Agenda of activities
The activities of the Assembly began this past Monday with an audience at the Palace of El Pardo by King Felipe VI. Yesterday, the committees on Political Affairs, Security and Human Rights (which called for cooperation between the EU and Latin America in the fight against drug trafficking and in the regulation of Artificial Intelligence and other technologies) and Economic, Financial and Trade Affairs (which called for strengthening gender equality and the role of women in trade relations between the two regions in order to alleviate social imbalances in Latin America and the Caribbean and approved the report Parliamentary scrutiny of trade negotiations and the evaluation and monitoring of free trade agreements).
The Committees on Sustainable Development, Environment, Energy Policy, Research, Innovation and Technology; and Social Affairs, Youth and Children, Human Exchanges, Education and Culture also met, as well as the Euro-Latin American Women’s Forum and the Working Group on Security, Organized and Transnational Crime and Terrorism.

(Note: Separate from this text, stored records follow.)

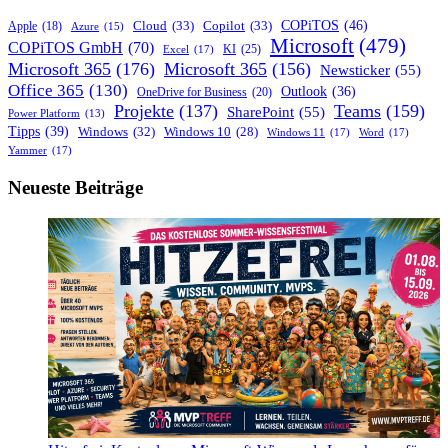
Mikrofoneinstellungen
COPiTOS
(46)
Cloud
(33)
Copilot
(33)
Apple
(18)
Azure
(15)
und
Microsoft
(479)
COPiTOS GmbH
(70)
KI
(25)
Excel
(17)
ein
Microsoft 365
(176)
Microsoft 365
(156)
Newsticker
(55)
neues
Office 365
(130)
Benachrichtigungsformat
Outlook
(36)
OneDrive for Business
(20)
Projekte
(137)
Teams
(159)
SharePoint
(55)
Power Platform
(13)
Tipps
(39)
Windows
(32)
Windows 10
(28)
Windows 11
(17)
Word
(17)
Yammer
(17)
Neueste Beiträge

Today will include, in addition to the opening ceremony, the meeting of the Working Group on Food Security and the meetings of the EuroLat Co-Vice Presidents with the European Economic and Social Committee and representatives of Latin American Civil Society, and will conclude with a dinner hosted by the Minister of Foreign Affairs at the headquarters of Casa de America.
On Thursday, the plenary session of the EuroLat Assembly will take place, in which reports and recommendations previously prepared yesterday, Tuesday, by the different commissions and working groups that make up EuroLat will be debated and voted on. Among some of the topics are the fight against hate speech, the regulation of digital platforms, the challenges of COVID-19 in education and health, access to water, the fight against organized crime, trade negotiations and the universal declaration of the rights of nature.